Further, apart from boilerplate allegations about joint employers and agency, the operative ROA 15, First Amended Complaint (FAC) expressly alleges that SST (identified in the FAC as Palomar Technologies, but both sides appear to agree that the correct entity is SST) was responsible for the “establishment of, or ratification of, the illegal wage and hour practices or policies alleged herein." ROA 15, FAC, ¶4.
Here, Plaintiff was placed at SST and the allegations in his FAC are specific to SST. Since Plaintiff was only placed at SST, and not any of the other 300-plus downstream companies, and he has placed only SST’s policies and practices at issue, Plaintiff has not adequately demonstrated that discovery beyond SST is reasonably calculated to lead to the discovery of admissible evidence or relevant to the issues in this case.

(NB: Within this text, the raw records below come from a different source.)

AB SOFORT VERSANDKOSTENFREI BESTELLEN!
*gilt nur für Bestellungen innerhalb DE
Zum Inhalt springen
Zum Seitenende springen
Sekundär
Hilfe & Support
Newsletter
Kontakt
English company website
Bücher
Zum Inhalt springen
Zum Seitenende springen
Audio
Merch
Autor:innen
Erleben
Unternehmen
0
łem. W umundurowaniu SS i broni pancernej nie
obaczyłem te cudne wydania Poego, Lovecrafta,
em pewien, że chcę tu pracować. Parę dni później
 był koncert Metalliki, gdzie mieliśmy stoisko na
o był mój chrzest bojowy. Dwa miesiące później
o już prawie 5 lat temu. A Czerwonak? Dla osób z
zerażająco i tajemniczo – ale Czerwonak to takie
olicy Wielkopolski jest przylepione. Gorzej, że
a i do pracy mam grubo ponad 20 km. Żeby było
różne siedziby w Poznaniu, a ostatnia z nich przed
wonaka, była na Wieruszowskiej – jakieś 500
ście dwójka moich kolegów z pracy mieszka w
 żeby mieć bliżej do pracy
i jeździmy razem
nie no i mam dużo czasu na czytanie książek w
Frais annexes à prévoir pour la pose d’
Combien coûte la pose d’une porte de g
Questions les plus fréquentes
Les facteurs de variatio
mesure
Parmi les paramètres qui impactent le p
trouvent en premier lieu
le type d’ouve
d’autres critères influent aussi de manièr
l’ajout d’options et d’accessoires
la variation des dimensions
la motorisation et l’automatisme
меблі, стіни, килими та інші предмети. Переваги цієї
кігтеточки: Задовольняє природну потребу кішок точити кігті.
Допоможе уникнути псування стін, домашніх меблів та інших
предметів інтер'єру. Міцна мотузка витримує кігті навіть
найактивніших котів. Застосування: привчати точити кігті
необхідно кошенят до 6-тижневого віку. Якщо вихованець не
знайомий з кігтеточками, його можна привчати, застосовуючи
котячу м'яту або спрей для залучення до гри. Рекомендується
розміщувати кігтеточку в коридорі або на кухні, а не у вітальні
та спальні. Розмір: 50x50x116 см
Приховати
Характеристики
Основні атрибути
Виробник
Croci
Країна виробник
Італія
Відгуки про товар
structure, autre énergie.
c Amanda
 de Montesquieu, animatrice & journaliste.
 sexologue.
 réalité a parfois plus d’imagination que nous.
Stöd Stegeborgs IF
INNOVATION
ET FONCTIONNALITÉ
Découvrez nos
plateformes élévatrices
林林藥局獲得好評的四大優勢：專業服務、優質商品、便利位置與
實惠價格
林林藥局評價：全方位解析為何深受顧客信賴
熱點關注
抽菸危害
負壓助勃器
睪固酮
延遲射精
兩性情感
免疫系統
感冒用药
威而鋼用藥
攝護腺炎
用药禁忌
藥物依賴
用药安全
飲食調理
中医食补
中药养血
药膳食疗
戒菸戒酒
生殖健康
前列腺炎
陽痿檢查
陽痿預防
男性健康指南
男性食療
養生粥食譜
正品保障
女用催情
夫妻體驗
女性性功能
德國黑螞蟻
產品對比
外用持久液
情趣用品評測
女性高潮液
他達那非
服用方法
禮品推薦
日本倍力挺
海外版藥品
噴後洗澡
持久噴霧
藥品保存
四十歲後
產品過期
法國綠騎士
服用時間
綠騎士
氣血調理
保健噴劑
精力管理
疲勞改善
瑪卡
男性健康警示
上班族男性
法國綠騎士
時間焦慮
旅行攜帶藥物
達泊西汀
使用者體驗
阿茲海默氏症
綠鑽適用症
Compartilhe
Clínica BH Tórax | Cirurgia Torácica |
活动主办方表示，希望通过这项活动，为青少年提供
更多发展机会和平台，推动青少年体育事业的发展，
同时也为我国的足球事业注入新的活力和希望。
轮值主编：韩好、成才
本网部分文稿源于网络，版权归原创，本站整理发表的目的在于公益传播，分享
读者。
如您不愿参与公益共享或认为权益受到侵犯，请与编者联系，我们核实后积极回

As Defendant correctly argues, Williams v. Superior Court (2017) 3 Cal.5th 531 allowed statewide discovery precisely because the defendant’s policies were alleged to be uniform statewide and the employees worked for the same company. In contrast, in this case, the FAC’s allegations demonstrate that it is SST’s policies that are in issue and there is simply no evidence, not even speculative evidence, that those same policies exist at any other company at which Defendant placed employees. Under these circumstances it is not clear that Plaintiff is an appropriate aggrieved employee to represent all the other employees placed at other companies.
Based on the above, the Court DENIES, without prejudice, the Motions to Compel to the extent that they seek information regarding employees who were placed at companies other than SST, but GRANTS the Motions to the extent that the discovery seeks information about employees placed at SST. Defendant is ordered to provide verified supplemental responses within 15 days.
As Defendant notes, the Court has previously expressed that staged discovery would be appropriate to determine if there is some support for Plaintiff's arguments. To that end, the Court orders the parties to meet and confer within 30 days on a staged discovery plan aimed at properly investigating whether Defendant in any manner set or dictated practices or policies for SST or any other downstream company such that there should be further discovery of its practices and policies directed at or implement at any other downstream company.
The Court DENIES the request for monetary sanctions as Defendant’s position is substantially justified and the imposition of sanctions would be unjust.
Plaintiff is ordered to give notice.